Après avoir fait mine d’hésiter, Donald Trump a pris un risque historique en décidant, sans autorisation du Congrès, de bombarder trois sites nucléaires iraniens. Tandis que les yeux se tournent vers la République islamique, Israël tient une occasion inédite de mettre à terre le régime de Téhéran, qui a juré sa perte. – Décryptage –
Les Etats-Unis sont engagés dans une nouvelle guerre au Moyen-Orient, sous l’autorité d’un président, Donald Trump, qui ne jurait que par la paix, le commerce et les seuls intérêts nationaux.

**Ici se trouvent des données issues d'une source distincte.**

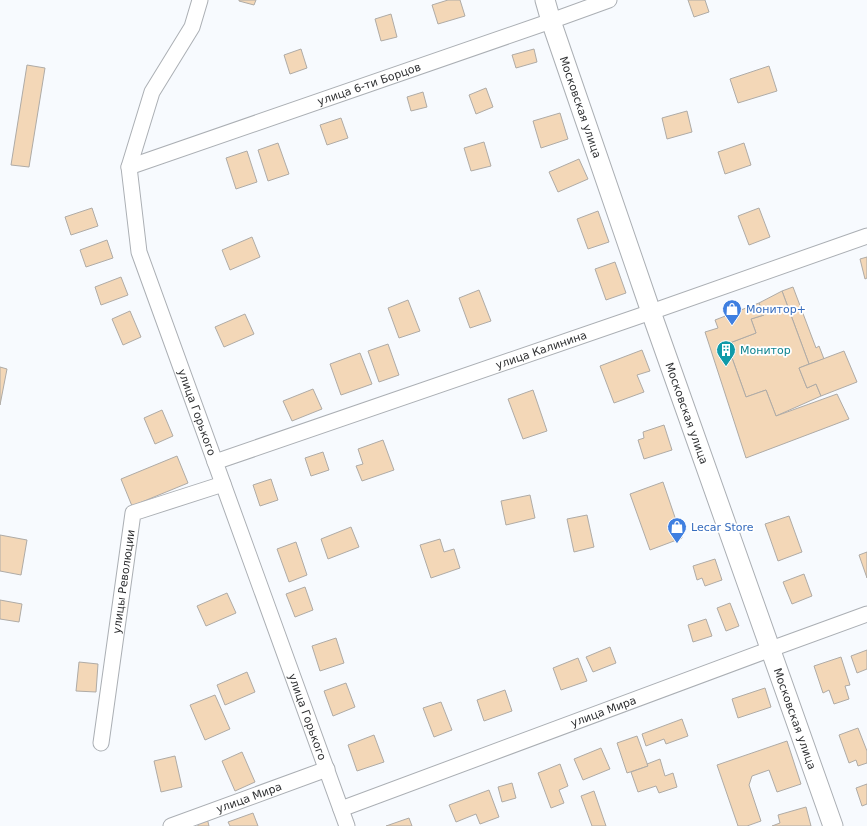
<svg xmlns="http://www.w3.org/2000/svg" width="867" height="826" font-family="'DejaVu Sans',sans-serif">
	<style>
		.building { fill: #f3d7b7; stroke: #afaba6 }
		.lines { fill: none; stroke-linecap: round; stroke-linejoin: round }
		.minor-casing { stroke: #abafb4; stroke-width: 17 }
		.tertiary-casing { stroke: #abafb4; stroke-width: 21 }
		.minor { stroke: #fff; stroke-width: 15 }
		.tertiary { stroke: #fff; stroke-width: 19 }
		.labels { text-anchor: middle; dominant-baseline: central; stroke-width: 3.5; stroke-linejoin: round; paint-order: stroke }
		.street-label { font-size: 11px; fill: #2f3032; stroke: #fff }
		.shop-label { font-size: 11px; fill: #366cbe; stroke: #fff; text-anchor: start }
		.culture-label { font-size: 11px; fill: #0d838f; stroke: #fff; text-anchor: start }
	</style>
	<rect width="100%" height="100%" fill="#f7fafe"/>
	<g class="building">
		<path d="M239 0H256L254 5 239 1Z"/>
		<path d="M448 0H460L465 16 438 24 432 5Z"/>
		<path d="M688 0H705L709 12 694 17Z"/>
		<path d="M391 14 397 37 381 41 375 19Z"/>
		<path d="M301 49 307 68 290 74 284 55Z"/>
		<path d="M534 49 537 62 516 68 512 55Z"/>
		<path d="M27 65 45 68 29 167 11 165Z"/>
		<path d="M769 66 777 91 738 103 730 79Z"/>
		<path d="M486 88 493 107 476 114 469 95Z"/>
		<path d="M423 92 427 107 411 111 407 97Z"/>
		<path d="M687 111 692 132 667 139 662 118Z"/>
		<path d="M560 113 568 139 541 148 533 121Z"/>
		<path d="M341 118 348 138 327 145 320 125Z"/>
		<path d="M484 142 491 166 471 171 464 148Z"/>
		<path d="M278 143 289 174 268 181 258 150Z"/>
		<path d="M744 143 751 165 725 174 718 152Z"/>
		<path d="M247 151 257 182 236 189 226 158Z"/>
		<path d="M579 159 588 179 558 192 549 172Z"/>
		<path d="M92 208 98 226 71 235 65 217Z"/>
		<path d="M759 208 770 237 749 245 738 216Z"/>
		<path d="M598 211 609 242 588 249 577 219Z"/>
		<path d="M252 237 260 257 230 270 222 250Z"/>
		<path d="M107 240 113 258 86 267 80 250Z"/>
		<path d="M867 257V278L865 279 860 259Z"/>
		<path d="M615 262 626 293 606 300 595 269Z"/>
		<path d="M121 277 128 295 101 305 95 287Z"/>
		<path d="M793 287 816 348 819 346 824 359 809 364 782 291Z"/>
		<path d="M479 290 491 321 470 328 459 298Z"/>
		<path d="M782 291 809 364 799 368 807 388 816 384 821 396 776 416 766 390 746 397 727 344 756 333 751 319 764 315 759 303Z"/>
		<path d="M408 300 420 331 399 338 388 308Z"/>
		<path d="M759 303 764 315 751 319 756 333 727 344 746 397 766 390 776 416 837 394 849 419 746 458 705 332 718 328 715 320Z"/>
		<path d="M130 311 141 337 123 345 112 319Z"/>
		<path d="M245 314 254 334 224 347 215 327Z"/>
		<path d="M388 344 399 375 379 382 368 351Z"/>
		<path d="M642 350 650 371 637 375 644 392 614 403 600 366Z"/>
		<path d="M844 351 857 382 821 396 816 384 807 388 799 368Z"/>
		<path d="M360 353 372 384 341 395 330 364Z"/>
		<path d="M0 367 7 369 0 405Z"/>
		<path d="M313 389 322 409 292 421 283 401Z"/>
		<path d="M533 390 547 431 523 439 508 399Z"/>
		<path d="M162 410 173 436 155 444 144 418Z"/>
		<path d="M664 425 672 450 644 459 638 440 644 438 643 432Z"/>
		<path d="M383 440 394 470 362 481 356 466 363 464 358 449Z"/>
		<path d="M323 452 329 470 311 476 305 458Z"/>
		<path d="M177 456 188 483 132 506 121 479Z"/>
		<path d="M271 479 278 500 260 506 253 485Z"/>
		<path d="M663 482 682 538 650 550 630 494Z"/>
		<path d="M530 495 535 518 506 525 501 501Z"/>
		<path d="M587 515 594 547 574 552 567 519Z"/>
		<path d="M789 516 802 552 778 561 765 524Z"/>
		<path d="M351 527 359 547 328 559 321 539Z"/>
		<path d="M0 535 27 540 21 575 0 571Z"/>
		<path d="M440 539 444 552 454 549 460 568 431 578 420 545Z"/>
		<path d="M296 542 307 575 289 582 277 549Z"/>
		<path d="M867 552V578L859 555Z"/>
		<path d="M715 559 722 580 705 586 702 578 697 580 693 566Z"/>
		<path d="M804 574 812 596 792 604 783 582Z"/>
		<path d="M305 587 313 610 295 617 286 594Z"/>
		<path d="M227 593 236 613 206 626 197 606Z"/>
		<path d="M0 600 22 604 19 622 0 619Z"/>
		<path d="M730 603 739 626 726 631 717 608Z"/>
		<path d="M706 619 712 636 693 642 688 625Z"/>
		<path d="M336 638 344 663 320 671 312 646Z"/>
		<path d="M610 647 616 663 593 672 586 657Z"/>
		<path d="M867 650V669L857 673 851 656Z"/>
		<path d="M841 657 850 685 845 686 849 699 834 704 829 690 823 693 814 666Z"/>
		<path d="M578 658 587 681 561 690 553 668Z"/>
		<path d="M79 662 98 664 96 692 76 691Z"/>
		<path d="M247 672 255 692 225 705 217 685Z"/>
		<path d="M346 683 355 707 333 716 324 691Z"/>
		<path d="M765 688 771 707 738 718 732 699Z"/>
		<path d="M505 690 512 711 484 721 477 700Z"/>
		<path d="M215 695 230 729 205 740 190 705Z"/>
		<path d="M441 702 452 730 434 737 423 708Z"/>
		<path d="M682 719 688 736 666 744 664 739 646 746 642 734Z"/>
		<path d="M858 728 867 751V763L858 766 856 760 849 763 839 735Z"/>
		<path d="M374 735 384 762 357 771 348 745Z"/>
		<path d="M637 736 648 766 627 773 617 743Z"/>
		<path d="M787 741 801 784 777 792 769 770 752 776 749 785 761 821 747 826H738L717 765Z"/>
		<path d="M601 748 610 769 583 780 574 759Z"/>
		<path d="M242 752 255 782 235 791 222 761Z"/>
		<path d="M175 756 182 787 161 792 154 761Z"/>
		<path d="M660 759 665 776 673 773 677 787 659 793 656 786 638 792 631 772 648 766 647 764Z"/>
		<path d="M560 764 568 786 559 790 564 803 551 808 538 773Z"/>
		<path d="M512 783 516 798 502 802 498 787Z"/>
		<path d="M867 784V804L862 806 856 788Z"/>
		<path d="M489 790 499 817 480 824 476 814 456 822 449 805Z"/>
		<path d="M594 791 606 826H592L581 796Z"/>
		<path d="M806 807 811 826H772L780 823 778 815Z"/>
		<path d="M253 813 258 826H230L228 822Z"/>
		<path d="M207 818 209 826H198L197 822Z"/>
		<path d="M409 818 412 826H386Z"/>
	</g>
	<g class="lines">
		<g class="minor-casing">
			<g id="minor">
				<path id="s1" d="M200 0 192 27 152 92 129 167 139 252 347 826"/>
				<path id="s2" d="M129 167 551 21 609 0"/>
				<path id="s3" d="M215 462 651 312 867 236"/>
				<path id="s4" d="M101 743 133 513 223 484"/>
				<path id="s5" d="M341 809 771 649 867 614"/>
				<path id="s6" d="M171 826 327 769"/>
			</g>
		</g>
		<g class="tertiary-casing">
			<g id="tertiary">
				<path id="s7" d="M545 0 551 21 651 312 833 826"/>
			</g>
		</g>
		<use href="#minor" class="minor"/>
		<use href="#tertiary" class="tertiary"/>
	</g>
	<defs>
		<g id="shop-pin" transform="scale(1)"><path d="M0 17L-7.5 6A9.5 9.5 0 1 1 7.5 6Z" fill="#3f7fe0" stroke="#fff"/><path d="M-5-2.5h2.3a2.7 3.5 0 0 1 5.4 0H5L5.5 6h-11ZM-1.5-2.5h3a1.5 2.3 0 0 0-3 0Z" fill="#fff"/></g>
		<g id="building-pin" transform="scale(1)"><path d="M0 17L-7.5 6A9.5 9.5 0 1 1 7.5 6Z" fill="#0f9aa8" stroke="#fff"/><path d="M-4-6H4V6H1V3H-1V6H-4ZM-2.5-4.3h1.7v1.8h-1.7ZM.8-4.3h1.7v1.8H.8ZM-2.5-1h1.7V.8h-1.7ZM.8-1h1.7V.8H.8Z" fill="#fff"/></g>
	</defs>
	<g fill-rule="evenodd">
		<use href="#shop-pin" x="732" y="309"/>
		<use href="#building-pin" x="726" y="350"/>
		<use href="#shop-pin" x="677" y="527"/>
	</g>
	<g class="labels">
		<g class="street-label">
			<text stroke="none"><textPath href="#s2" startOffset="254">улица 6-ти Борцов</textPath></text>
			<text stroke="none"><textPath href="#s7" startOffset="113">Московская улица</textPath></text>
			<text stroke="none"><textPath href="#s3" startOffset="345">улица Калинина</textPath></text>
			<text stroke="none"><textPath href="#s1" startOffset="439">улица Горького</textPath></text>
			<text stroke="none"><textPath href="#s7" startOffset="437">Московская улица</textPath></text>
			<text stroke="none"><textPath href="#s4" startOffset="163">улицы Революции</textPath></text>
			<text stroke="none"><textPath href="#s5" startOffset="280">улица Мира</textPath></text>
			<text stroke="none"><textPath href="#s1" startOffset="763">улица Горького</textPath></text>
			<text stroke="none"><textPath href="#s7" startOffset="761">Московская улица</textPath></text>
			<text stroke="none"><textPath href="#s6" startOffset="83">улица Мира</textPath></text>
		</g>
		<g class="shop-label">
			<text x="746" y="309">Монитор+</text>
			<text x="691" y="527">Lecar Store</text>
		</g>
		<g class="culture-label">
			<text x="740" y="350">Монитор</text>
		</g>
	</g>
</svg>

Samedi 21 juin, Washington a comblé les attentes d’Israël et mené une opération aérienne d’ampleur contre l’Iran, afin de compromettre définitivement son programme nucléaire.
Après avoir fait mine d’hésiter pendant une semaine, Donald Trump a pris un risque historique, auquel ses prédécesseurs, de George W. Bush à Joe Biden, en passant par Barack Obama, s’étaient refusés. Il a donné le feu vert aux bombardiers B-2, déployés dans la région, pour viser trois sites : Natanz, lieu d’enrichissement d’uranium déjà endommagé par l’aviation israélienne ; Ispahan, où seraient conservés des stocks importants de matière fissile, et enfin Fordo, l’installation la plus enfouie, au pied d’une montagne.
Dans un message publié sur son réseau Truth Social, peu avant 20 heures à Washington, Donald Trump a annoncé cette « attaque très réussie », alors même que l’évaluation exacte de l’impact des frappes n’avait pu être conclue. « Tous les avions se trouvent à présent hors de l’espace aérien de l’Iran », a dit le président, en précisant qu’un « chargement complet de bombes » avait été destiné à la cible la plus délicate, Fordo.
A 21 heures, sur la chaîne Fox News, le présentateur Sean Hannity, ardent partisan de l’opération et propagandiste en chef de la Maison Blanche, annonçait qu’il venait de parler à Donald Trump. Celui-ci lui avait confirmé que six bombes pénétrantes GBU-57, dites « anti-bunker », de 13 tonnes et demie, avaient été larguées sur Fordo. Les ambitions nucléaires de l’Iran « sont officiellement mortes », assurait Sean Hannity, euphorique.
Selon la presse américaine, une douzaine de bombes GBU-57 auraient été employées et une trentaine de missiles de croisière Tomahawk dirigés vers Natanz et Ispahan. Les détails opérationnels devaient être précisés par le Pentagone, dimanche matin. Selon l’Organisation iranienne de l’énergie atomique, aucun indice de contamination n’aurait été relevé autour des lieux visés.
« Maintenant est le temps pour la paix ! », concluait Donald Trump, dans son message, comme s’il pouvait imposer la fin du conflit au moment même où il provoquait une escalade majeure, sans autorisation préalable du Congrès. Le Moyen-Orient basculait ainsi dans une incertitude totale, aveuglante, aux réverbérations inestimables. Un nouveau chapitre historique s’ouvrait, après tant d’autres depuis l’attaque sanglante conduite par le Hamas en Israël, le 7 octobre 2023.
Rétorsions iraniennes et risques terroristes
Cette formule de Donald Trump témoignait surtout d’une tension sécuritaire et politique. La question des rétorsions iraniennes se pose sur-le-champ, conformément aux menaces des officiels à Téhéran, en particulier contre les quelque 40 000 soldats dans des bases américaines au Moyen-Orient, en Arabie saoudite, aux Emirats arabes unis ou encore au Koweit. Le risque terroriste existe aussi, aux Etats-Unis même comme autour de représentations diplomatiques et commerciales à l’étranger, telles des ambassades. Sur un plan politique, il suffisait de constater d’où venaient les premières félicitations enregistrées par Donald Trump samedi soir : de faucons républicains, comme son ancienne ambassadrice à l’ONU, Nikki Haley, ou bien le sénateur Lindsey Graham. Le monde MAGA (« Make America Great Again »), lui, est en plein désarroi, entre fidélité à son chef et allergie à toute nouvelle aventure militaire extérieure.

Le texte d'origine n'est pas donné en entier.